The news reports reinforce the impression that the United States is a dangerous, brutal country. Every day there’s an item about Iraq: more troops are needed, sectarian violence rages, occupation forces are accused of atrocities, and George Bush stubbornly defends his policies. This news is accompanied by disturbing American vignettes: a gunman kills five children at a Pennsylvania school, a Congressman is said to be a sexual predator, and the Republican Congress gives their President the power to deny human rights to suspected terrorists. The cumulative effect of the media coverage is corrosive. Europeans believe the United States is becoming less civilized. 

Our French friends ask: What happened to America? We respond defensively: Say the U.S. is a wonderful country. Claim the media emphasizes the negative, where there are many positives. Argue that President Bush does not speak for all Americans. But they know he represents a large segment of American society. And his base believes in him. Supports his vision of savage America. 

As we scramble for an answer to what has happened to the U.S., we explain that the brutalization of America is the product of three separate factors: The first is historical. America is a young country and the people who founded it, the pioneers, were a hardy group. They didn’t always play by the Marquess of Queensbury rules. A fair number of American folk heroes—Kit Carson and Andrew Jackson, to name two—engaged in conduct that today’s standards would view unfavorably. As the borders of America crept westward, explorers often were a law unto themselves. On the frontier, the strongest set the rules. 

American culture treasures the memory of the frontier. Venerates entrepreneurs, today’s version of the pioneers. Accepts a moral code where winners not only take all, but also define the rules of the game. As a result, American society is sometimes governed by a morality more concerned with money than justice. This is the savage America revered by economic conservatives. 

Paradoxically, another element that contributed to the brutalization of American life was Christianity. Fundamentalist Christians have been a factor in our society from the beginning. They came here to escape religious persecution in Europe. Sought religious freedom. Wanted to be left alone. And, initially, treasured the separation of church and state. As a result, for most of our history, Americans were privately religious, but publicly secular. Until the last 30 years. 

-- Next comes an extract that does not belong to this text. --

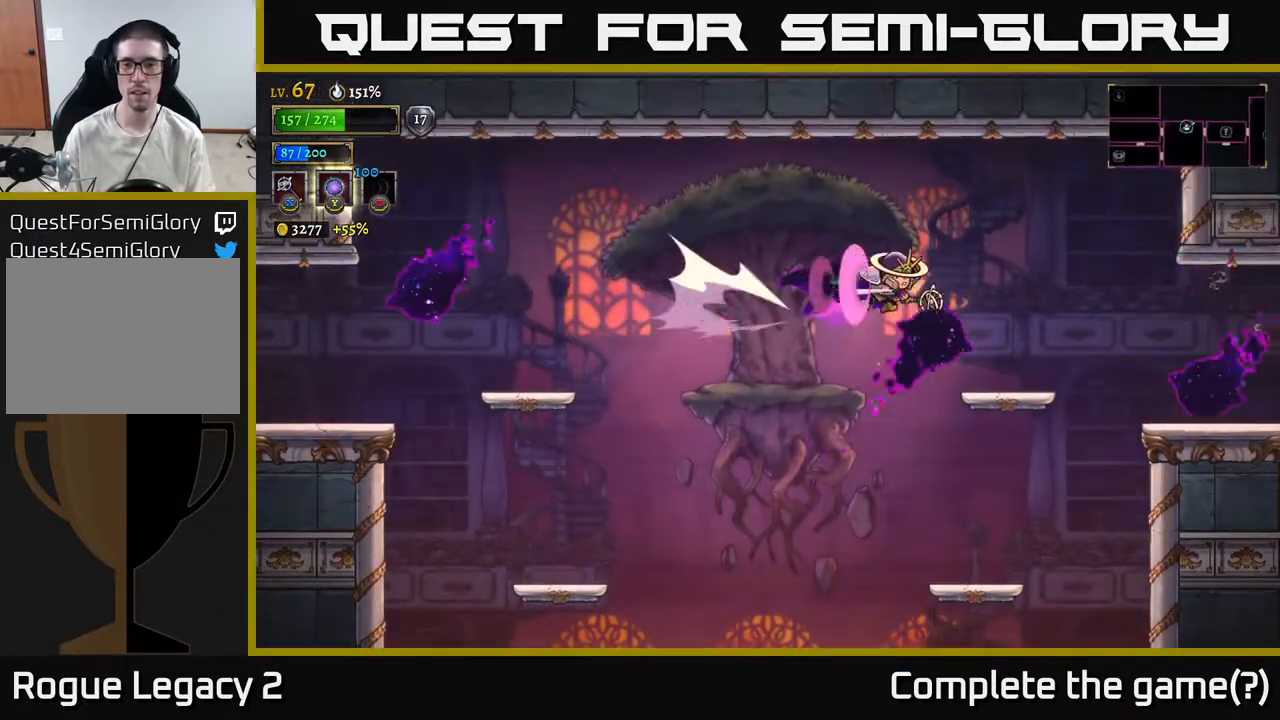
{"buttons": ["R2"], "left_stick": "right", "right_stick": "center", "events": []}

1974 saw the birth of the Religious Right. A group that’s become a powerful political force in the US: the core of George Bush’s support. A movement that advocates theocracy; believes much of secular society to be evil. A major segment of American society that’s aggressively dogmatic and narrow-minded. Intolerant, even hateful, towards non-believers and foreigners. That wants America to be a “Christian” nation. Is willing to sacrifice human rights to obtain their goal: a nation of true believers. This is the image of savage America coveted by social conservatives. 

The final factor that accounts for the brutalization of America is the philosophy of the Bush Administration. George W. Bush and his closest advisers—Dick Cheney, Karl Rove, Donald Rumsfeld, and Condoleezza Rice—see the world as a jungle, where it is every person for his or herself. They believe survival in such a world requires the construction of fortress America: a society where the primary actor is the President as commander-in-chief and the primary instrument of public policy is the military. A nation where human rights are minimized in the interest of “national security.” An America that subjugates freedom to order. 

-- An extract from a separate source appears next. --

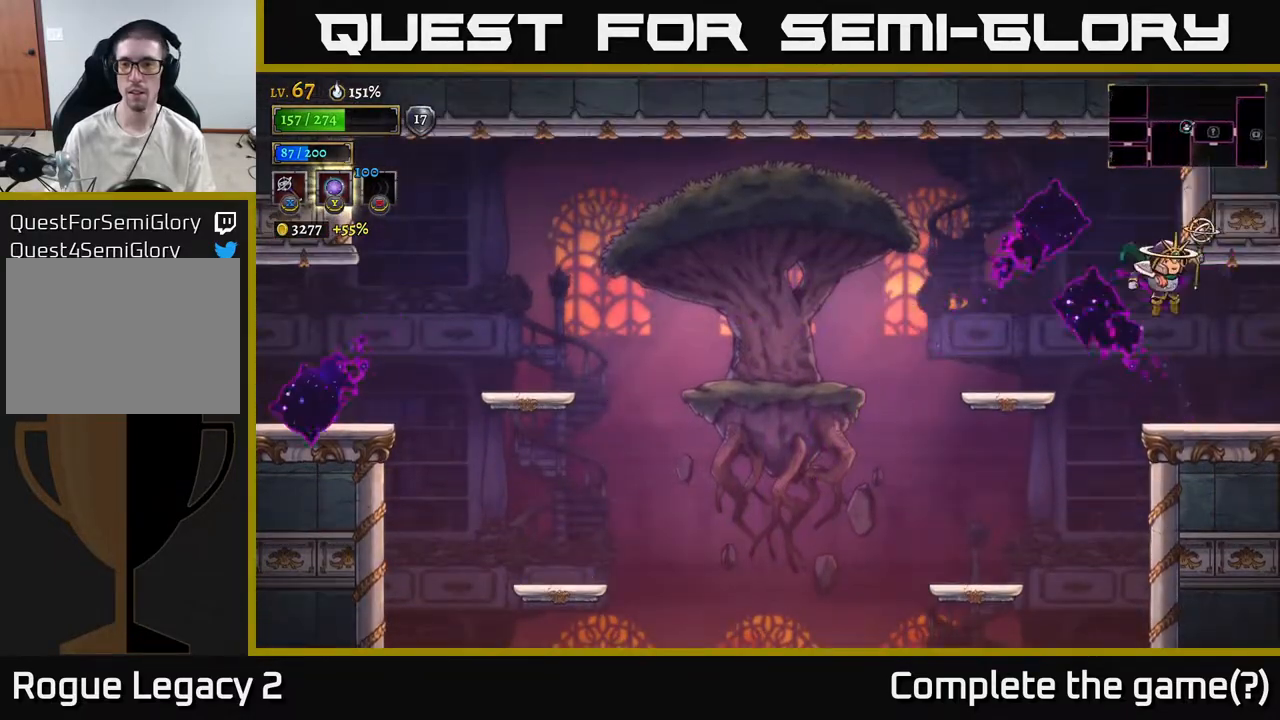
{"buttons": [], "left_stick": "right", "right_stick": "center", "events": [[83, "R2", "up"]]}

The Bush Administration believes not only that the President is above the law, but also that he defines the law. That the office of the President prescribes American reality. While giving lip service to democracy, they disdain majority rule, seek to form a plutocracy. This is the savage America revered by political conservatives. 

These three circumstances, and three somewhat different political philosophies, combined to produce the savage America the French and other Europeans fear. A brutal, crude America governed by one rule: might makes right. 

It’s hard to see this America. It helps to be outside the country, as we are at the moment, and to look at the United States from a distance. Still, it’s difficult to admit that the U.S. is on the decline while much of the first world is the ascent. Nonetheless, philosophers teach that ignorance is the inability to see things as they really are. And, the truth is that the United States has become a savage nation. A country that’s not only abandoning democracy, but also civil society.